Through Informative Note No. 2024-0001 recently published by the Intendencia de Aduana Marítima del Callao, formal guidelines have been established (for example, it is required to include in the invoice that supports the dispatch certain information regarding the form and conditions of payment to the supplier) on how importers must support the information included in the Customs Goods Declarations (DAM) in relation to the use of means of payment in their import operations for consumption.
The obligation to use means of payment in international purchase and sale operations is currently provided for in Article 3-A of Law 28194 – Law for the Fight against Evasion and for the Formalization of the Economy. Thus, it is a legal obligation that does not arise from the General Customs Law itself and/or from regulatory provisions on customs matters, but whose compliance is being verified and demanded by the National Superintendence of Customs and Tax Administration (SUNAT).
We have observed that, in recent years and especially in recent months, various Customs Offices have adopted a rather formalistic criterion when assessing compliance with this obligation – both through control actions (for example, in Reasonable Doubt procedures on customs value or through information requests in general) and when dealing with refund requests for undue and/or excess payments (e.g., due to the use of tariff preferences of Trade Agreements after clearance, due to a change in the national subheading of the Customs Tariff, among others), This often leads the Intendencias to conclude that importers have not been able to prove the use of means of payment.
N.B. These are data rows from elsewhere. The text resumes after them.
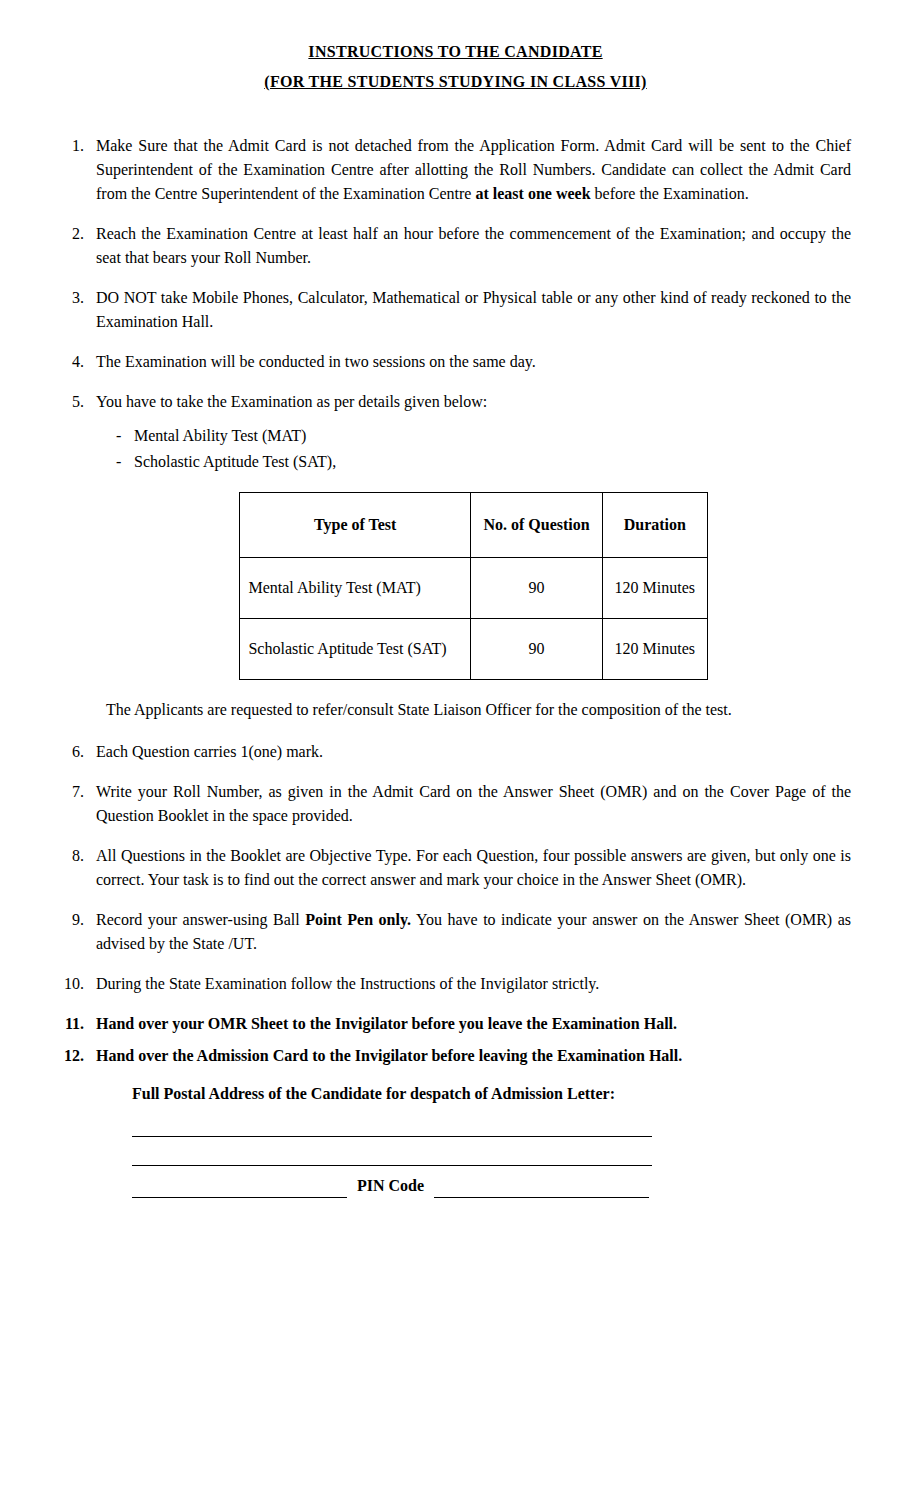INSTRUCTIONS TO THE CANDIDATE
(FOR THE STUDENTS STUDYING IN CLASS VIII)
Make Sure that the Admit Card is not detached from the Application Form. Admit Card will be sent to the Chief Superintendent of the Examination Centre after allotting the Roll Numbers. Candidate can collect the Admit Card from the Centre Superintendent of the Examination Centre at least one week before the Examination.
Reach the Examination Centre at least half an hour before the commencement of the Examination; and occupy the seat that bears your Roll Number.
DO NOT take Mobile Phones, Calculator, Mathematical or Physical table or any other kind of ready reckoned to the Examination Hall.
The Examination will be conducted in two sessions on the same day.
You have to take the Examination as per details given below:
Mental Ability Test (MAT)
Scholastic Aptitude Test (SAT),
| Type of Test | No. of Question | Duration |
| --- | --- | --- |
| Mental Ability Test (MAT) | 90 | 120 Minutes |
| Scholastic Aptitude Test (SAT) | 90 | 120 Minutes |
The Applicants are requested to refer/consult State Liaison Officer for the composition of the test.
Each Question carries 1(one) mark.
Write your Roll Number, as given in the Admit Card on the Answer Sheet (OMR) and on the Cover Page of the Question Booklet in the space provided.
All Questions in the Booklet are Objective Type. For each Question, four possible answers are given, but only one is correct. Your task is to find out the correct answer and mark your choice in the Answer Sheet (OMR).
Record your answer-using Ball Point Pen only. You have to indicate your answer on the Answer Sheet (OMR) as advised by the State /UT.
During the State Examination follow the Instructions of the Invigilator strictly.
Hand over your OMR Sheet to the Invigilator before you leave the Examination Hall.
Hand over the Admission Card to the Invigilator before leaving the Examination Hall.
Full Postal Address of the Candidate for despatch of Admission Letter:
PIN Code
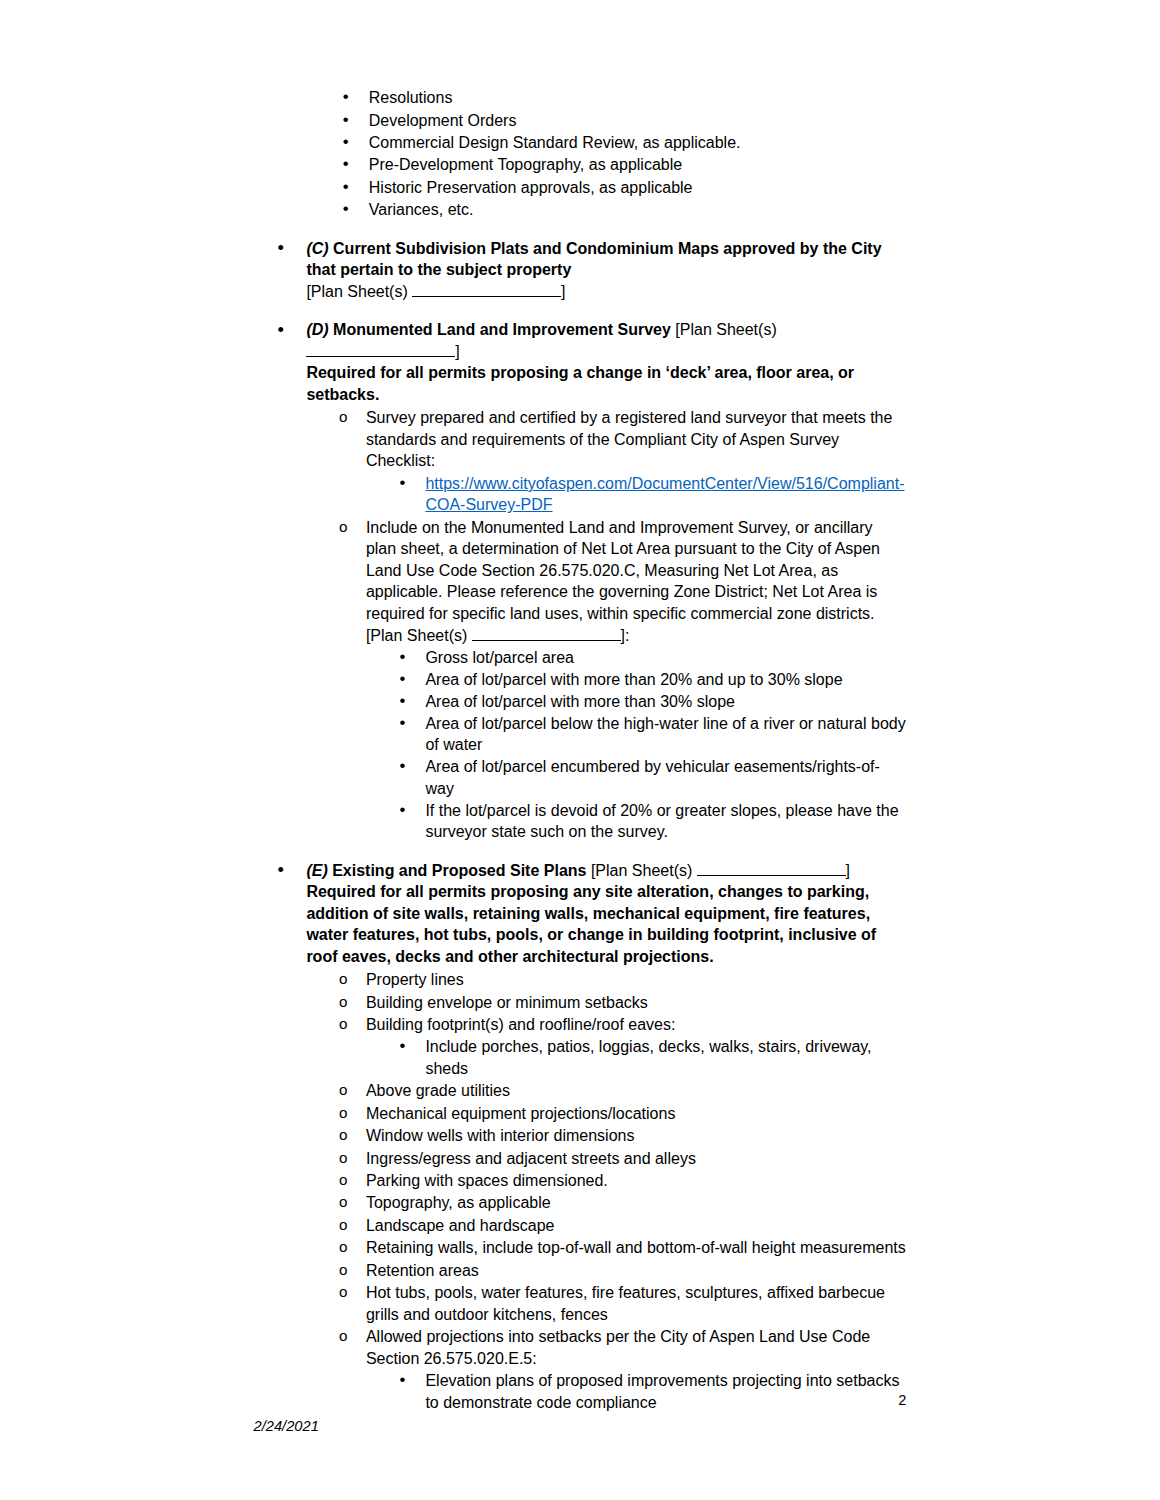Resolutions
Development Orders
Commercial Design Standard Review, as applicable.
Pre-Development Topography, as applicable
Historic Preservation approvals, as applicable
Variances, etc.
(C) Current Subdivision Plats and Condominium Maps approved by the City that pertain to the subject property
[Plan Sheet(s) ]
(D) Monumented Land and Improvement Survey [Plan Sheet(s) ]
Required for all permits proposing a change in ‘deck’ area, floor area, or setbacks.
Survey prepared and certified by a registered land surveyor that meets the standards and requirements of the Compliant City of Aspen Survey Checklist:
https://www.cityofaspen.com/DocumentCenter/View/516/Compliant-COA-Survey-PDF
Include on the Monumented Land and Improvement Survey, or ancillary plan sheet, a determination of Net Lot Area pursuant to the City of Aspen Land Use Code Section 26.575.020.C, Measuring Net Lot Area, as applicable. Please reference the governing Zone District; Net Lot Area is required for specific land uses, within specific commercial zone districts. [Plan Sheet(s) ]:
Gross lot/parcel area
Area of lot/parcel with more than 20% and up to 30% slope
Area of lot/parcel with more than 30% slope
Area of lot/parcel below the high-water line of a river or natural body of water
Area of lot/parcel encumbered by vehicular easements/rights-of-way
If the lot/parcel is devoid of 20% or greater slopes, please have the surveyor state such on the survey.
(E) Existing and Proposed Site Plans [Plan Sheet(s) ]
Required for all permits proposing any site alteration, changes to parking, addition of site walls, retaining walls, mechanical equipment, fire features, water features, hot tubs, pools, or change in building footprint, inclusive of roof eaves, decks and other architectural projections.
Property lines
Building envelope or minimum setbacks
Building footprint(s) and roofline/roof eaves:
Include porches, patios, loggias, decks, walks, stairs, driveway, sheds
Above grade utilities
Mechanical equipment projections/locations
Window wells with interior dimensions
Ingress/egress and adjacent streets and alleys
Parking with spaces dimensioned.
Topography, as applicable
Landscape and hardscape
Retaining walls, include top-of-wall and bottom-of-wall height measurements
Retention areas
Hot tubs, pools, water features, fire features, sculptures, affixed barbecue grills and outdoor kitchens, fences
Allowed projections into setbacks per the City of Aspen Land Use Code Section 26.575.020.E.5:
Elevation plans of proposed improvements projecting into setbacks to demonstrate code compliance
2
2/24/2021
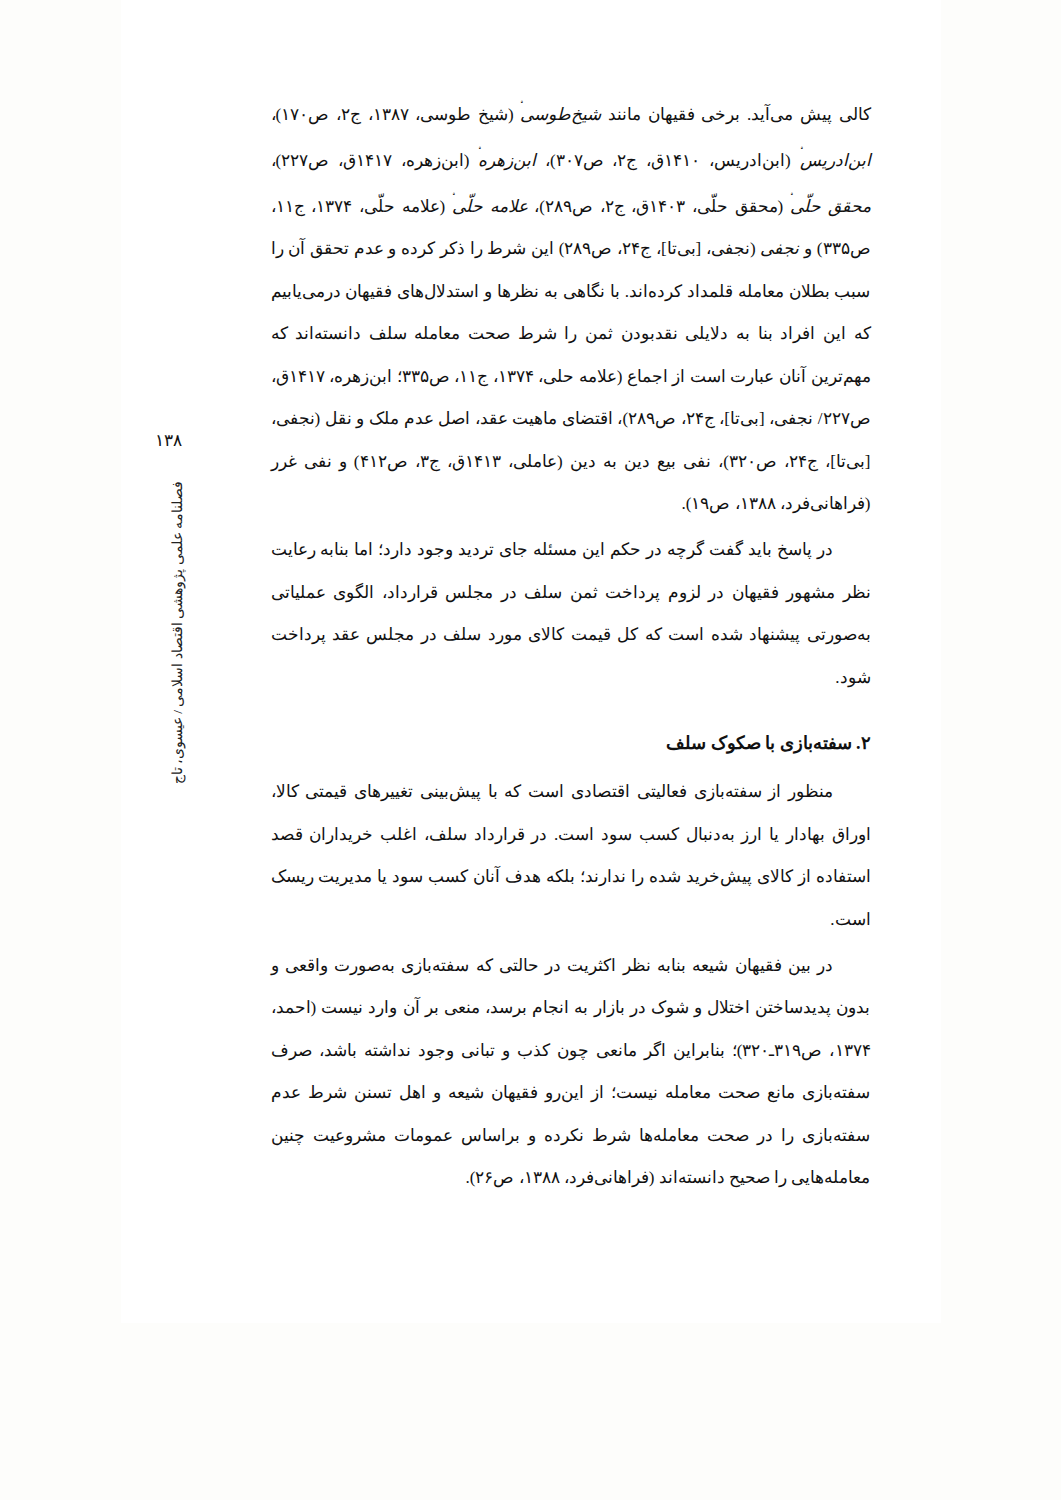۱۳۸
فصلنامه علمی پژوهشی اقتصاد اسلامی / عیسوی، تاج
کالی پیش می‌آید. برخی فقیهان مانند شیخ‌طوسی۟ (شیخ طوسی، ۱۳۸۷، ج۲، ص۱۷۰)، ابن‌ادریس۟ (ابن‌ادریس، ۱۴۱۰ق، ج۲، ص۳۰۷)، ابن‌زهره۟ (ابن‌زهره، ۱۴۱۷ق، ص۲۲۷)، محقق حلّی۟ (محقق حلّی، ۱۴۰۳ق، ج۲، ص۲۸۹)، علامه حلّی۟ (علامه حلّی، ۱۳۷۴، ج۱۱، ص۳۳۵) و نجفی (نجفی، [بی‌تا]، ج۲۴، ص۲۸۹) این شرط را ذکر کرده و عدم تحقق آن را سبب بطلان معامله قلمداد کرده‌اند. با نگاهی به نظرها و استدلال‌های فقیهان درمی‌یابیم که این افراد بنا به دلایلی نقدبودن ثمن را شرط صحت معامله سلف دانسته‌اند که مهم‌ترین آنان عبارت است از اجماع (علامه حلی، ۱۳۷۴، ج۱۱، ص۳۳۵؛ ابن‌زهره، ۱۴۱۷ق، ص۲۲۷/ نجفی، [بی‌تا]، ج۲۴، ص۲۸۹)، اقتضای ماهیت عقد، اصل عدم ملک و نقل (نجفی، [بی‌تا]، ج۲۴، ص۳۲۰)، نفی بیع دین به دین (عاملی، ۱۴۱۳ق، ج۳، ص۴۱۲) و نفی غرر (فراهانی‌فرد، ۱۳۸۸، ص۱۹).
در پاسخ باید گفت گرچه در حکم این مسئله جای تردید وجود دارد؛ اما بنابه رعایت نظر مشهور فقیهان در لزوم پرداخت ثمن سلف در مجلس قرارداد، الگوی عملیاتی به‌صورتی پیشنهاد شده است که کل قیمت کالای مورد سلف در مجلس عقد پرداخت شود.
۲. سفته‌بازی با صکوک سلف
منظور از سفته‌بازی فعالیتی اقتصادی است که با پیش‌بینی تغییرهای قیمتی کالا، اوراق بهادار یا ارز به‌دنبال کسب سود است. در قرارداد سلف، اغلب خریداران قصد استفاده از کالای پیش‌خرید شده را ندارند؛ بلکه هدف آنان کسب سود یا مدیریت ریسک است.
در بین فقیهان شیعه بنابه نظر اکثریت در حالتی که سفته‌بازی به‌صورت واقعی و بدون پدیدساختن اختلال و شوک در بازار به انجام برسد، منعی بر آن وارد نیست (احمد، ۱۳۷۴، ص۳۱۹ـ۳۲۰)؛ بنابراین اگر مانعی چون کذب و تبانی وجود نداشته باشد، صرف سفته‌بازی مانع صحت معامله نیست؛ از این‌رو فقیهان شیعه و اهل تسنن شرط عدم سفته‌بازی را در صحت معامله‌ها شرط نکرده و براساس عمومات مشروعیت چنین معامله‌هایی را صحیح دانسته‌اند (فراهانی‌فرد، ۱۳۸۸، ص۲۶).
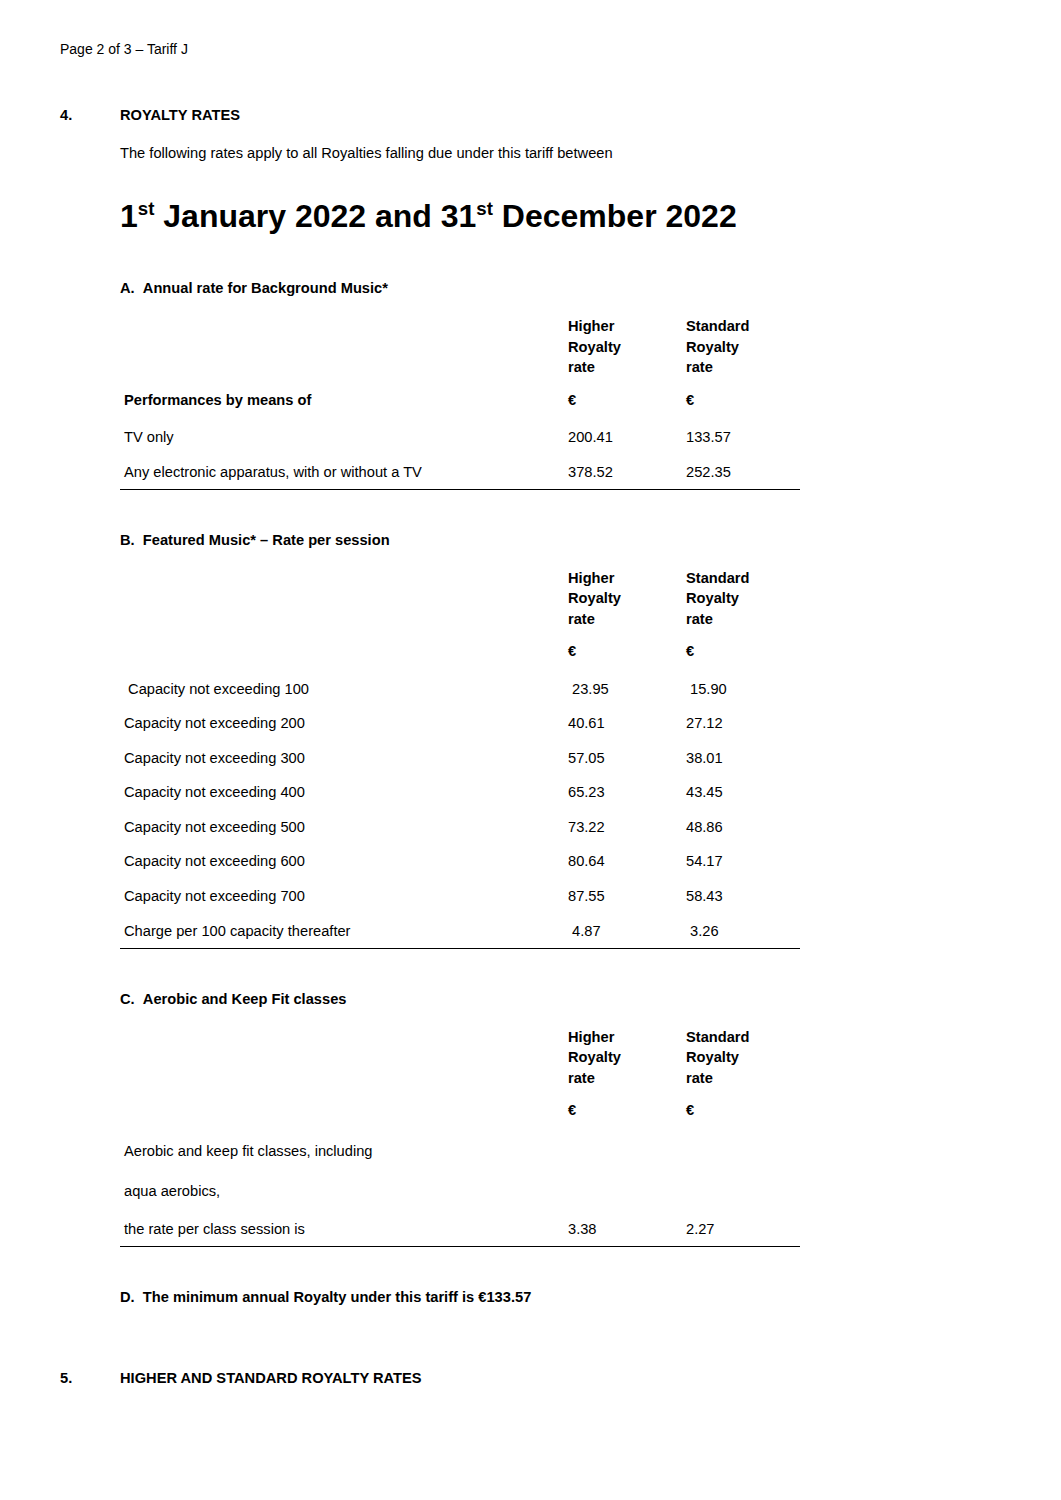Page 2 of 3 – Tariff J
4. ROYALTY RATES
The following rates apply to all Royalties falling due under this tariff between
1st January 2022 and 31st December 2022
A. Annual rate for Background Music*
| | Higher Royalty rate | Standard Royalty rate |
| Performances by means of | € | € |
| TV only | 200.41 | 133.57 |
| Any electronic apparatus, with or without a TV | 378.52 | 252.35 |
B. Featured Music* – Rate per session
| | Higher Royalty rate | Standard Royalty rate |
| | € | € |
| Capacity not exceeding 100 | 23.95 | 15.90 |
| Capacity not exceeding 200 | 40.61 | 27.12 |
| Capacity not exceeding 300 | 57.05 | 38.01 |
| Capacity not exceeding 400 | 65.23 | 43.45 |
| Capacity not exceeding 500 | 73.22 | 48.86 |
| Capacity not exceeding 600 | 80.64 | 54.17 |
| Capacity not exceeding 700 | 87.55 | 58.43 |
| Charge per 100 capacity thereafter | 4.87 | 3.26 |
C. Aerobic and Keep Fit classes
| | Higher Royalty rate | Standard Royalty rate |
| | € | € |
| Aerobic and keep fit classes, including | | |
| aqua aerobics, | | |
| the rate per class session is | 3.38 | 2.27 |
D. The minimum annual Royalty under this tariff is €133.57
5. HIGHER AND STANDARD ROYALTY RATES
This is a delicate issue, since the impossibility of proving the use of means of payment could generate, among others, the following customs and tax implications:
The payment of a fine equivalent to 30% of the FOB value of the goods.
The reshipment of the goods.
Impossibility of deducting costs or expenses for the determination of income tax.
Impossibility to make use of the tax credit of the General Sales Tax (IGV).
Impossibility of making compensations and requesting refunds (for example, of the Balance in Favor of the IGV Benefit, Drawback, for tax overpayments).
Although some of the guidelines approved in Informative Note No. 2024-0001 as well as certain criteria adopted in the aforementioned administrative procedures could be questionable, it is necessary that importers verify in a timely manner that the commercial, accounting and financial documentation supporting their international sale and purchase transactions of imported goods clearly evidences the adequate use of means of payment in such transactions in order to avoid the aforementioned contingencies.